Missed tests and assignments will be graded as 0 (zero).
Grades will be rounded to the nearest whole number. Any curve applied to the scores will only improve your grade. (if the grades range from 92-100 then everyone gets an ``A'', but the next test may be harder).
If Georgia State University is closed (for example due to a weather emergency), test dates and assignment due dates will be re-scheduled on the next class day. In this case information will be posted on my web site.
Plagiarism: All work submitted for grading must be the students own. Plagiarism will result in a score of 0 (zero) for the work or dismissal from the course and notification of the Dean of Students. Do not allow others to copy your work as all students will receive 0 (zero). The determination of plagiarism or copying will be done using the professional judgment of the instructor. In order to minimize the possibility of plagiarism during an exam, I reserve the right to assign seating for exams.
Homework: Suggested exercises will be given in class. These will re-enforce the lectures and be similar to test problems. Performing them will help you get a good grade. In general, to succeed in computer science, you will need to ``keep current'' by self-directed study. This is the time to get into that habit.
Assignments: Graded assignments can be thought of as open-book quizzes. If part of the answer is written in a book or paper, the student is responsible for copying out the section and supplying a reference. (i.e. you can copy published work, but you must cite it properly). Students are expected to supply the answers in their own words; a string of citations, however correct, will only receive partial credit.
Absence from Class: Students are responsible for the materials covered in class. Should a student be absent, it is their responsibility to get the notes and handouts from that lecture. Most importantly, if there is an assignment given on a missed class, it still must be handed in on the prescribed date. If there is a disaster, an accident, or an illness a makeup assignment can be scheduled provided 1) the instructor is notified promptly and in advance if possible of the reason, and 2) you supply an original letter addressed to me on letterhead from a physician, hospital or relevant authority and signed by the physician, hospital administrator, or relevant authority, stating why you could not complete the assignment.
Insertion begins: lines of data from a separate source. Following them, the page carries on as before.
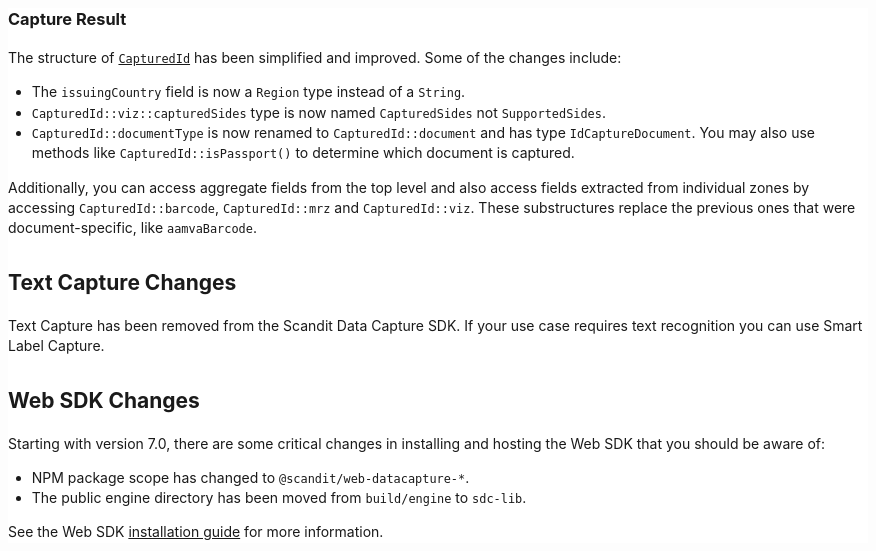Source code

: ### Capture Result

The structure of [`CapturedId`](https://docs.scandit.com/data-capture-sdk/android/id-capture/api/captured-id.html) has been simplified and improved. Some of the changes include:

- The `issuingCountry` field is now a `Region` type instead of a `String`.
- `CapturedId::viz::capturedSides` type is now named `CapturedSides` not `SupportedSides`.
- `CapturedId::documentType` is now renamed to `CapturedId::document` and has type `IdCaptureDocument`. You may also use methods like `CapturedId::isPassport()` to determine which document is captured.

Additionally, you can access aggregate fields from the top level and also access fields extracted from individual zones by accessing `CapturedId::barcode`, `CapturedId::mrz` and `CapturedId::viz`. These substructures replace the previous ones that were document-specific, like `aamvaBarcode`.

## Text Capture Changes

Text Capture has been removed from the Scandit Data Capture SDK. If your use case requires text recognition you can use Smart Label Capture.

## Web SDK Changes

Starting with version 7.0, there are some critical changes in installing and hosting the Web SDK that you should be aware of:

- NPM package scope has changed to `@scandit/web-datacapture-*`.
- The public engine directory has been moved from `build/engine` to `sdc-lib`.

See the Web SDK [installation guide](/sdks/web/add-sdk.md) for more information.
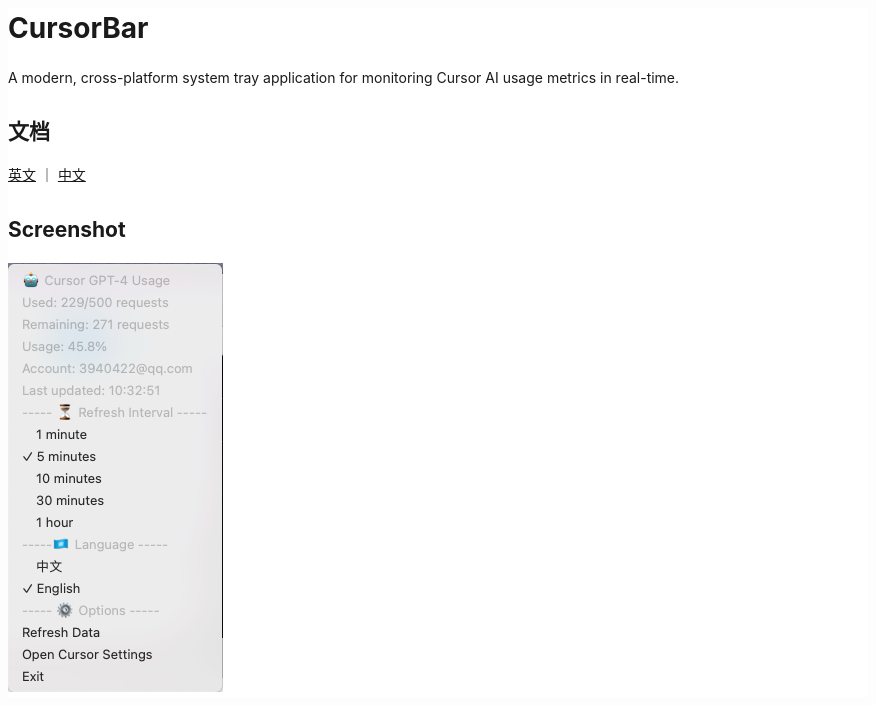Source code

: # CursorBar

A modern, cross-platform system tray application for monitoring Cursor AI usage metrics in real-time.

## 文档

[英文](/README.md) ｜ [中文](./README-zh_CN.md)

## Screenshot

![Screenshot](./docs/image.png)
Class Manners: You are here to learn computer science. Activities that interfere with learning are prohibited. I request that you turn off radios, cell phones and pagers during the class period and refrain from bringing food and drink to class. Quiet well-behaved visitors can be brought to class with my prior permission which must be obtained at least one day in advance. Don't bring pets. (See me if you have a medical condition that would not allow you to follow this syllabus). If you have to leave the class for some reason, please do so quietly and take all your belongings with you; please do not re-enter the class because that will be highly disturbing to the other students (and you are still responsible for what you missed).
Grading: Assignments and exams will be graded and returned in approximately one week. If it will take longer, I will notify you.
Note: This syllabus is a general plan for the course, and deviations from it may be necessary during the duration of the course.